I recently came across a detailed analysis by Todd W. Schneider of 1.1 billion New York city cab rides that occurred from 2009– 2015. In addition to this massive dataset provided by the New York City Taxi & Limousine Commission, Schneider also incorporated a public dataset of 19 million Uber rides from April– September 2014 and January– June 2015.
This analysis appears to be intended for New Yorkers, as a lot of the analysis and visualizations assume the audience has basic geographic familiarity with NYC and an understanding of New York lingo and culture. While this presentation would definitely still be interesting for those interested in transportation and unfamiliar with NYC, Schneider focuses less on general transportation analysis (eg. average fare or trip time) and more on New York specific analysis (eg. which neighborhoods are up late and taxi trips taken from Goldman Sachs).
Schneider appears to have multiple goals in this presentation.
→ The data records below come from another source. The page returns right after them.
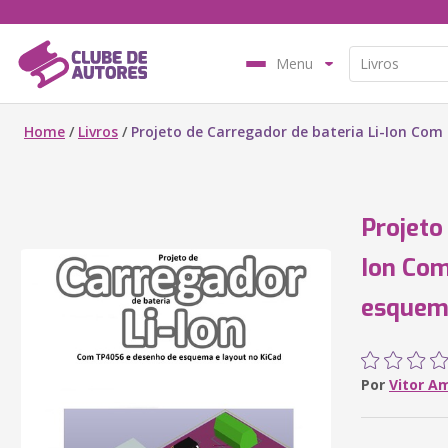
Menu
Home
/
Livros
/
Projeto de Carregador de bateria Li-Ion Co
Projeto
Ion Co
esquema
Por
Vitor A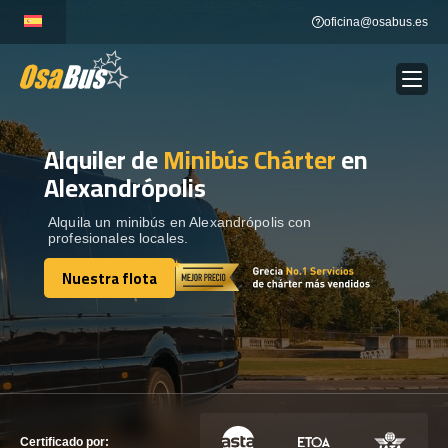
Skip
oficina@osabus.es
to
content
Alquiler de
Minibús Chárter
en
Show dropdown
ALQUILER DE AUTOCARES
Alexandrópolis
Show dropdown
DESTINOS
Alquila un minibús en Alexandrópolis con
profesionales locales.
Nuestra flota
Show dropdown
RECORRIDAS
Nuestra flota
FLOTA
CONTÁCTENOS
CONTÁCTENOS
Certificado por: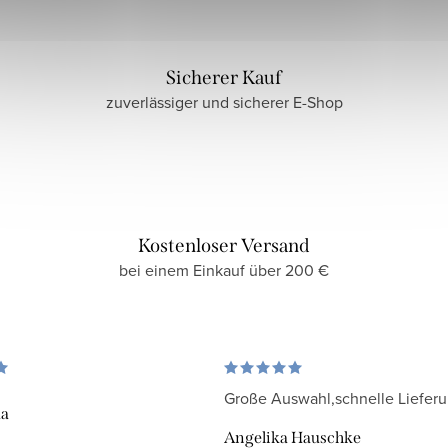
Sicherer Kauf
zuverlässiger und sicherer E-Shop
Kostenloser Versand
bei einem Einkauf über 200 €
Große Auswahl,schnelle Liefer
da
Angelika Hauschke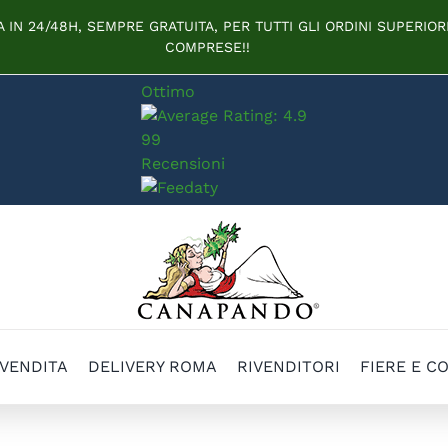
IN 24/48H, SEMPRE GRATUITA, PER TUTTI GLI ORDINI SUPERIORI
COMPRESE!!
Ottimo
99
Recensioni
 VENDITA
DELIVERY ROMA
RIVENDITORI
FIERE E C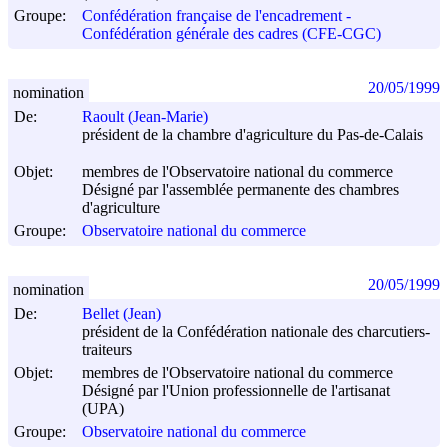
Groupe:
Confédération française de l'encadrement -
Confédération générale des cadres (CFE-CGC)
20/05/1999
nomination
De:
Raoult (Jean-Marie)
président de la chambre d'agriculture du Pas-de-Calais
Objet:
membres de l'Observatoire national du commerce
Désigné par l'assemblée permanente des chambres
d'agriculture
Groupe:
Observatoire national du commerce
20/05/1999
nomination
De:
Bellet (Jean)
président de la Confédération nationale des charcutiers-
traiteurs
Objet:
membres de l'Observatoire national du commerce
Désigné par l'Union professionnelle de l'artisanat
(UPA)
Groupe:
Observatoire national du commerce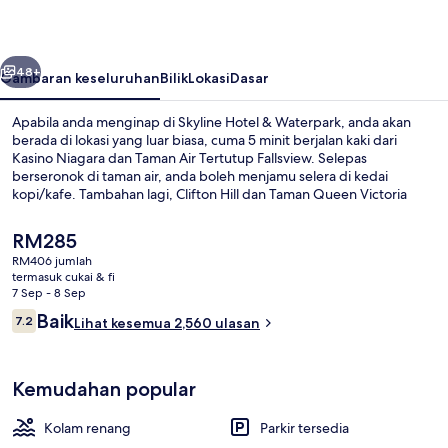
Waterpark
belumnya
Seterusnya
48+
Gambaran keseluruhan
Bilik
Lokasi
Dasar
Apabila anda menginap di Skyline Hotel & Waterpark, anda akan
berada di lokasi yang luar biasa, cuma 5 minit berjalan kaki dari
Kasino Niagara dan Taman Air Tertutup Fallsview. Selepas
berseronok di taman air, anda boleh menjamu selera di kedai
kopi/kafe. Tambahan lagi, Clifton Hill dan Taman Queen Victoria
hanya mengambil masa 10 minit untuk tiba dengan berjalan kaki.
Kakitangan dan lokasi mendapat pujian daripada pengembara lain.
Harga
RM285
semasa
RM406 jumlah
ialah
termasuk cukai & fi
Meja, ruang kerja komputer riba, langsi
RM285
7 Sep - 8 Sep
Ulasan
Baik
7.2
Lihat kesemua 2,560 ulasan
7.2 daripada 10
Kemudahan popular
Kolam renang
Parkir tersedia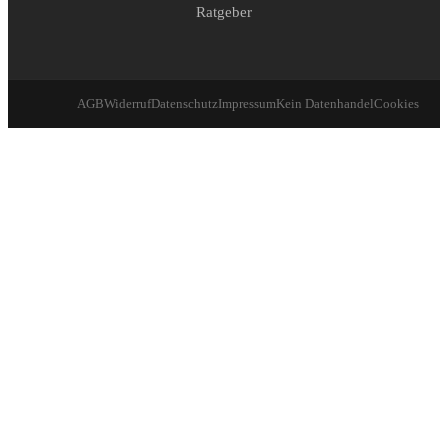
Ratgeber
AGB
Widerruf
Datenschutz
Impressum
Kein Datenhandel
Cookies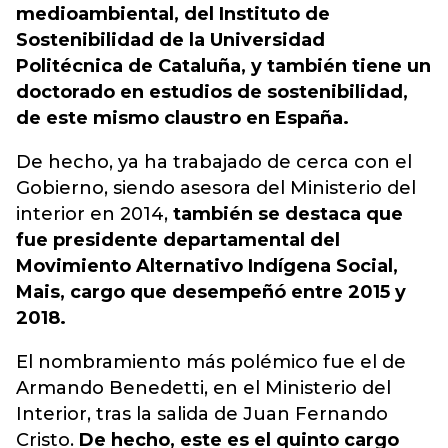
medioambiental, del Instituto de
Sostenibilidad de la Universidad
Politécnica de Cataluña, y también tiene un
doctorado en estudios de sostenibilidad,
de este mismo claustro en España.
De hecho, ya ha trabajado de cerca con el
Gobierno, siendo asesora del Ministerio del
interior en 2014,
también se destaca que
fue presidente departamental del
Movimiento Alternativo Indígena Social,
Mais, cargo que desempeñó entre 2015 y
2018.
El nombramiento más polémico fue el de
Armando Benedetti, en el Ministerio del
Interior, tras la salida de Juan Fernando
Cristo.
De hecho, este es el quinto cargo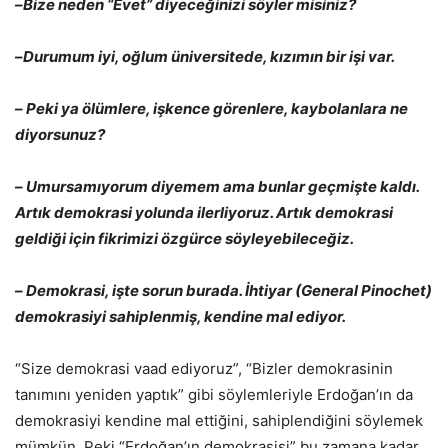
–
Bize neden “Evet” diyeceğinizi söyler misiniz?
–
Durumum iyi, oğlum üniversitede, kızımın bir işi var.
–
Peki ya ölümlere, işkence görenlere, kaybolanlara ne
diyorsunuz?
–
Umursamıyorum diyemem ama bunlar geçmişte kaldı.
Artık demokrasi yolunda ilerliyoruz. Artık demokrasi
geldiği için fikrimizi özgürce söyleyebileceğiz.
–
Demokrasi, işte sorun burada. İhtiyar (General Pinochet)
demokrasiyi sahiplenmiş, kendine mal ediyor.
“Size demokrasi vaad ediyoruz”, “Bizler demokrasinin
tanımını yeniden yaptık” gibi söylemleriyle Erdoğan’ın da
demokrasiyi kendine mal ettiğini, sahiplendiğini söylemek
mümkün. Peki “Erdoğan’ın demokrasisi” bu zamana kadar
One is to comprehensively explore a wide variety of questions in this data set. He includes numerous graphs and figures, each addressing a different aspect of the dataset, but it’s almost overwhelming how many figures are presented. Though data junkies would enjoy the comprehensive nature of this presentation, I think most readers will get overwhelmed by sheer number of graphs. In addition, in my opinion, the large number of figures buries some of the most interesting aspects of the data, reducing the efficacy of his analysis. For instance, about halfway down his (long) post, Schneider has a simple bar graph showing that rainstorms don’t appear to affect daily ridership. This was the most surprising conclusion for me personally, as the common thought is that taxis are impossible to get during rainstorms, so the fact that it’s hidden halfway down his post is disappointing.
Intentionally or not, he also appears to be advocating for usage of public transit over taxis in parts of his analysis. In the section dedicated to airports, he concludes that “depending on the time of day and how close you are to a subway stop, your expected travel time might be better on public transit than in a cab, and you could save a bunch of money.” As New Yorkers can then customize the visualizations to show expected travel time to the airports from their own neighborhood, I think this part of the presentation is very effective. It’s much more powerful and relatable to show viewers time averages of taxi trips from their own neighbourhood rather than averages across the whole city, making this section of analysis one of the most powerful in the whole presentation.